--- BEGIN Selected extract ---

# Predicting Customer Term Deposits

In [1]:
import pandas as pd
import seaborn as sns
import matplotlib.pyplot as plt
import numpy as np

ModuleNotFoundError: No module named 'seaborn'

## Summary

TBD once coding is finished

## Introduction 

According to a poll from Investor's Edge, the direct investing division of CIBC, 79% of Canadians acknowledge that it is important to know how to invest their money (Gonzales 2024). However, only 48% of Canadians are investing their money annually (Gonzales 2024). A large proportion of those hesitant to invest (57%) stated a fear of losing money as the reason (Gonzales 2024). It’s important for banks to understand Canadians’ investment habits in order to better provide services to support Canadians investment decisions. Keeping this in mind, many banks offer a lower risk investment option called bank term deposits.

A bank term deposit is a type of secure investment that allows individuals to deposit a lump sum amount of money for a fixed period of time (term). The period of time can range from short-term to long-term. The money is “locked in” for the duration of the term at an agreed upon interest rate. At the end of the term, the customer will recieve the initial deposit along with the additional accumulated interest. It’s important to note that term deposits are very low risk and the initial investment is protected (IslandSavings, n.d.)

In this analysis, we aim to determine whether a machine learning model can predict if a customer will agree to open a term deposit, using data from a Portuguese banking institution. Answering this question will be valuable for the banking institution, as it will allow them to focus their calling campaign on customers that are more likely to agree to a term deposit. This targeted approach will save valuable time and resources, as fewer customers will need to be contacted in future campaigns based on the models predictions. Additionally, this analysis will also help the bank understand their customers investment preferences, enabling them to build stronger relationship with their client-base and offer investment options that align with customer needs.

# Methods

## Data

The dataset used in this project is from a direct marketing campaign conducted via phone calls from a Portuguese banking institution. The dataset was created by S. Moro, P. Rita, and P. Cortez and collected between May 2008 and November 2010 (Moro, Rita, and Cortez, 2014). Our team sourced the data from the UCI Machine Learning Repository which can be accessed directly here. Each row in the dataset represents a bank client, with 17 features that capture aspects of the clients characteristics, as well as whether the client opened a term deposit or not. Some features are more specific to the individual (e.g. age, job, marital status and education level), while others pertain to their relationship with the bank, such as such as past interactions through previous campaigns, or the number of days since the last contact.

## Step 1: Data Loading

Objective: Provide context about the dataset and load it for analysis.

In [None]:
# Path to the CSV file
file_path = "../data/bank-full.csv"

# Load the data
data = pd.read_csv(file_path, sep=';')

--- END Selected extract ---
--- BEGIN Material supplied ---

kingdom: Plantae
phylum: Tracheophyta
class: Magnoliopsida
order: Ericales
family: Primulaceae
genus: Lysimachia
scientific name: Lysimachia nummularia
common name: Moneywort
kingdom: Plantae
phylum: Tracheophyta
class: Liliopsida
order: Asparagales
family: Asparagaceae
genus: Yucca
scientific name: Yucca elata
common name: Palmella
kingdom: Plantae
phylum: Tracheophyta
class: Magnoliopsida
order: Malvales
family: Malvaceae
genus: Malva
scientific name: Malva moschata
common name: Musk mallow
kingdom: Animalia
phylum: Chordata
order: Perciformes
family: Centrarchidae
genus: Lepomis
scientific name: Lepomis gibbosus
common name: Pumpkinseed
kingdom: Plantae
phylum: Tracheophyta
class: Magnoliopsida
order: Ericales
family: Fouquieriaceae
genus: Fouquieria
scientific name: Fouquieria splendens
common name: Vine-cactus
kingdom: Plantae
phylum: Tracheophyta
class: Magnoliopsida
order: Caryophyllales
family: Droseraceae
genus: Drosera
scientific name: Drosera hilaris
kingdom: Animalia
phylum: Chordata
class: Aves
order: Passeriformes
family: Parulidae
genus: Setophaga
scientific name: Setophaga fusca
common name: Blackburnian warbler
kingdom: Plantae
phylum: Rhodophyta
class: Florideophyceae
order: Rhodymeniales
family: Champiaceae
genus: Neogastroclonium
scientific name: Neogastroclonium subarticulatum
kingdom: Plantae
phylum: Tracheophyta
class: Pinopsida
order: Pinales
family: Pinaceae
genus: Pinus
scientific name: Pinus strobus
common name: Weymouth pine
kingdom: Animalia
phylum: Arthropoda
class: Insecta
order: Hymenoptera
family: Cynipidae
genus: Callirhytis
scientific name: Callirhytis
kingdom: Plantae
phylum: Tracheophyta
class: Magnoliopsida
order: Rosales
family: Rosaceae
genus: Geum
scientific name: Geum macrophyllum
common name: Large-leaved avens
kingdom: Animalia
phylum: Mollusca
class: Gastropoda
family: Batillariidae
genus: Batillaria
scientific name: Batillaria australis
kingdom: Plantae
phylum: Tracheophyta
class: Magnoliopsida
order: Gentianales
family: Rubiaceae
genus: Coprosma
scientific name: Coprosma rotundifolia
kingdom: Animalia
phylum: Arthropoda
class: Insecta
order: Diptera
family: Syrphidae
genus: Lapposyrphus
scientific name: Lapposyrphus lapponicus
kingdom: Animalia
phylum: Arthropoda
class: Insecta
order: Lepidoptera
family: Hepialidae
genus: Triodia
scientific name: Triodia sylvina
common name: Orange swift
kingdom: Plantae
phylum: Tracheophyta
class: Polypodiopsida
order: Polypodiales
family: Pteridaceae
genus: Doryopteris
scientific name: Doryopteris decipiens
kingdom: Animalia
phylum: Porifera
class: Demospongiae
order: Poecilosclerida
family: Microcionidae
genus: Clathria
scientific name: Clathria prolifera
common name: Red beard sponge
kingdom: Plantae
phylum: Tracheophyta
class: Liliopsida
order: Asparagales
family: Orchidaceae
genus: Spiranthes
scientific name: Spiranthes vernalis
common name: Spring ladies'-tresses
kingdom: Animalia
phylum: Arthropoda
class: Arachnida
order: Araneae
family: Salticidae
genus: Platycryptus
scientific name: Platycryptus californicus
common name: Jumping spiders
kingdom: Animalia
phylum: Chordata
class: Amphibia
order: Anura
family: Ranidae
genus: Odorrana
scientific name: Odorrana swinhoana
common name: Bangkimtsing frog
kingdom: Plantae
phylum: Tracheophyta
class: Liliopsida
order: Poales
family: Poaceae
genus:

--- END Material supplied ---

- [What the task asks]
In the term deposit analysis, between which months was the dataset collected?

- [Worked solution]
Between May 2008 and November 2010.